[[ SOURCE MATERIAL open ]]
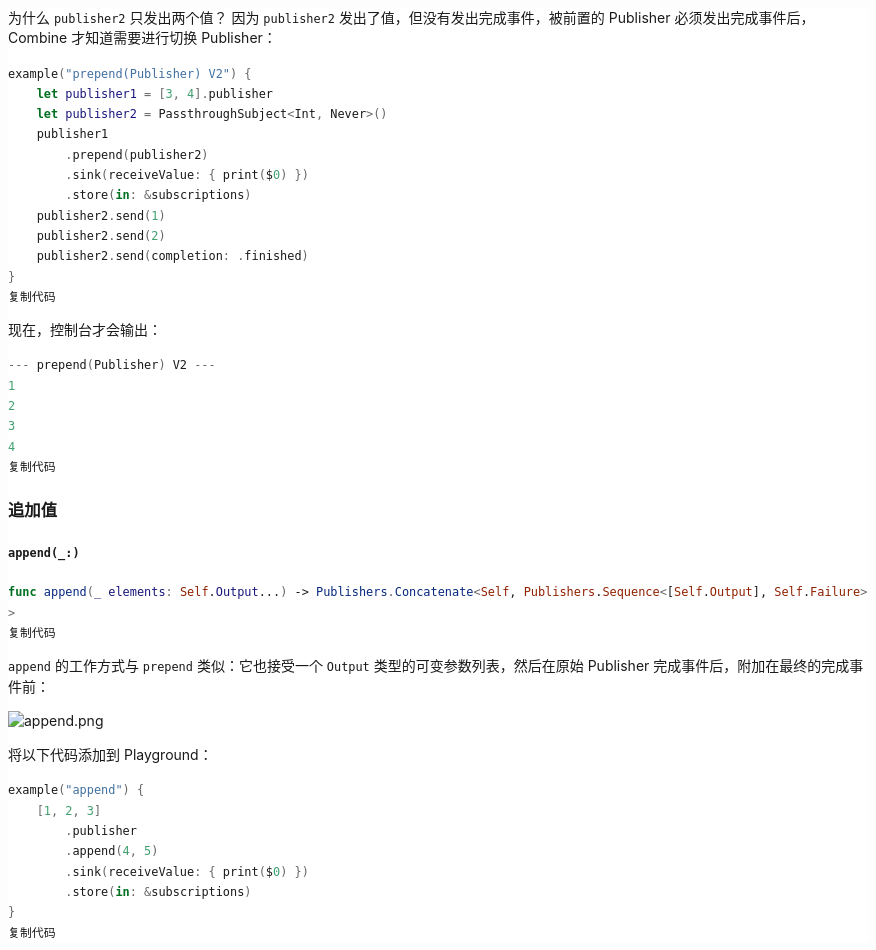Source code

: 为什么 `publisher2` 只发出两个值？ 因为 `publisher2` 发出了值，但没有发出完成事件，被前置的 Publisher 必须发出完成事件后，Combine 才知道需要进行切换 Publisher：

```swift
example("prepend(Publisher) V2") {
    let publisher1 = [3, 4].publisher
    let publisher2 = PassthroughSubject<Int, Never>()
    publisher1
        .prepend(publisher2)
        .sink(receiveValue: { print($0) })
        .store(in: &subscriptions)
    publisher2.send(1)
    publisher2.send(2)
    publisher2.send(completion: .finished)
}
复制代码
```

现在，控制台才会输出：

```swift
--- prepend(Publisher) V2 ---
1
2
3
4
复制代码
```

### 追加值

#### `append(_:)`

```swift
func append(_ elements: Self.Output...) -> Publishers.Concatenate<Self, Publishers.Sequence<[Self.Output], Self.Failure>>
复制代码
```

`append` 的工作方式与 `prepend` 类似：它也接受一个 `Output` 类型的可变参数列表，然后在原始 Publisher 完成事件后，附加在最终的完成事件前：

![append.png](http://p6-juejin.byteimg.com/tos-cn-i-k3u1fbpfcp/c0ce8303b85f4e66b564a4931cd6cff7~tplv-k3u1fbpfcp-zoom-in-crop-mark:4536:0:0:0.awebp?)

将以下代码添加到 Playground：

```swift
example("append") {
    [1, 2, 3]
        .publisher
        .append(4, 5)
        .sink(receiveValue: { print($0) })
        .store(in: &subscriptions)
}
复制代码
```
[[ SOURCE MATERIAL closed ]]
[[ SOURCE MATERIAL open ]]
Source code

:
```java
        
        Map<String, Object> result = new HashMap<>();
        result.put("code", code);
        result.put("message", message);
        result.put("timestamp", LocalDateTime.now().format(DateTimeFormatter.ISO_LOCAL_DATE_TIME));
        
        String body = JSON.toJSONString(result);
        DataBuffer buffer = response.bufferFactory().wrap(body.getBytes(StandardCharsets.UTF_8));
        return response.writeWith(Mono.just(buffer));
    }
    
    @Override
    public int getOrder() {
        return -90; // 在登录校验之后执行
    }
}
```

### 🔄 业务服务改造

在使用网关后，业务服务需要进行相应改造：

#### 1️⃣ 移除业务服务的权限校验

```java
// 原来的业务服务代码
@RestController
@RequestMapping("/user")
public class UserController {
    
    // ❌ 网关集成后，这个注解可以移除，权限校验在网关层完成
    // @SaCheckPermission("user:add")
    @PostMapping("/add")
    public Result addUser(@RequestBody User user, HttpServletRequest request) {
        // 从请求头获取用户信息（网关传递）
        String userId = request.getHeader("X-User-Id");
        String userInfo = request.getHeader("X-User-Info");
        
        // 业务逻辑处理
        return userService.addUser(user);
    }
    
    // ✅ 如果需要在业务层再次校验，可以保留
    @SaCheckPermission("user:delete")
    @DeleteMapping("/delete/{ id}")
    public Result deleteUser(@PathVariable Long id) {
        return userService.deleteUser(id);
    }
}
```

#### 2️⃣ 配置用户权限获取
[[ SOURCE MATERIAL closed ]]
[[ SOURCE MATERIAL open ]]
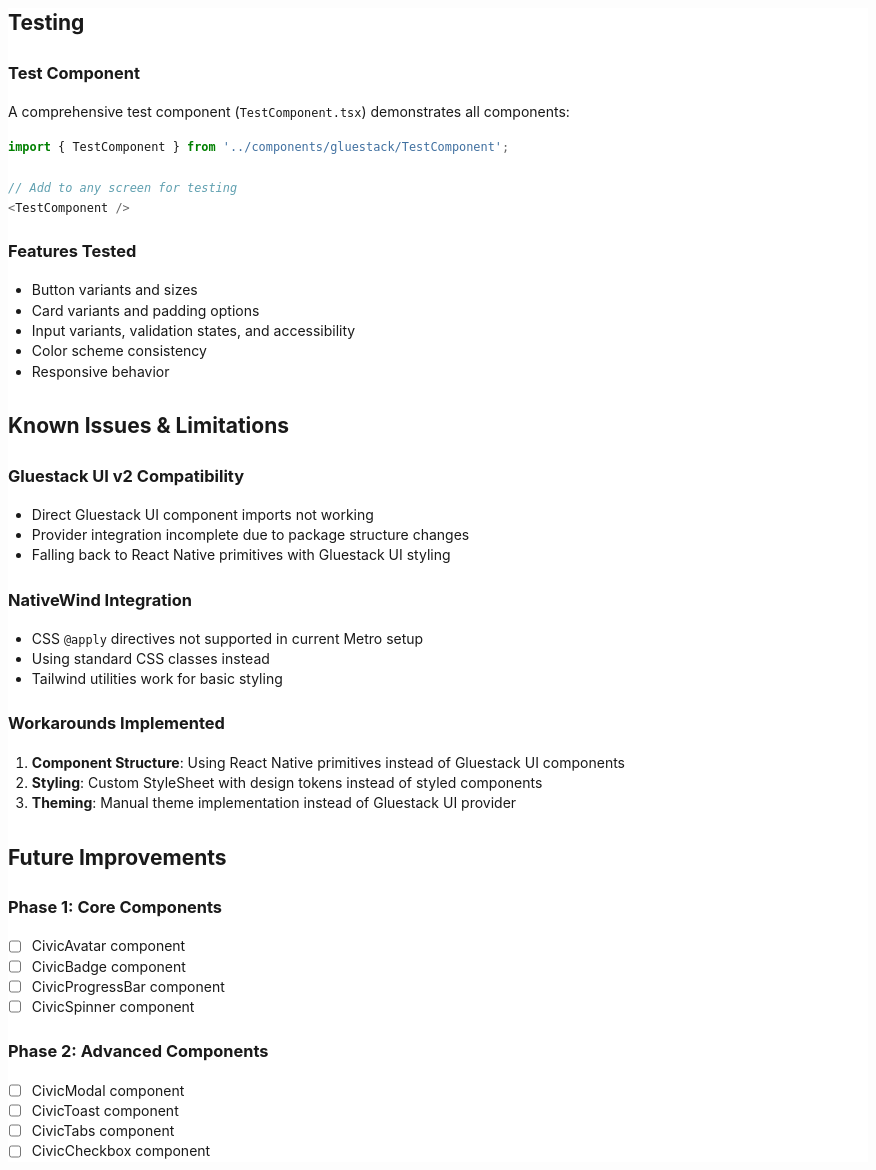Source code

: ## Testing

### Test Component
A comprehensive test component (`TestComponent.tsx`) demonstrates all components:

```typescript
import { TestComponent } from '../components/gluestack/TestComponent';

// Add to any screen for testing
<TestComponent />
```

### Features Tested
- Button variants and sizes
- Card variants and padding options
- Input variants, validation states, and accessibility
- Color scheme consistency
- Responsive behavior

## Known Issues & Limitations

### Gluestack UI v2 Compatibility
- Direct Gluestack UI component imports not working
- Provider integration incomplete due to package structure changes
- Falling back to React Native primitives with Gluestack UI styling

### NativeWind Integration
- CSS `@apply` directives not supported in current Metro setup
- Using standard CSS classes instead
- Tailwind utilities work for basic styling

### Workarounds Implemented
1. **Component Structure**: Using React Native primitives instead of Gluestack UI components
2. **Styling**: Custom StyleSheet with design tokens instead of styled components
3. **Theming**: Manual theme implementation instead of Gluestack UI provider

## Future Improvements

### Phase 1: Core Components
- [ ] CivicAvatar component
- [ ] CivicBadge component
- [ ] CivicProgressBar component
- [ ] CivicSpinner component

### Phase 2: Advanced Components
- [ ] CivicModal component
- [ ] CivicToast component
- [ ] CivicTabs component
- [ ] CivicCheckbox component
[[ SOURCE MATERIAL closed ]]
**WORK ITEM:** When the entries above show the word "deleteUser" in a line, copy that line out.

**PROBLEM SOLUTION:**
    public Result deleteUser(@PathVariable Long id) {
        return userService.deleteUser(id);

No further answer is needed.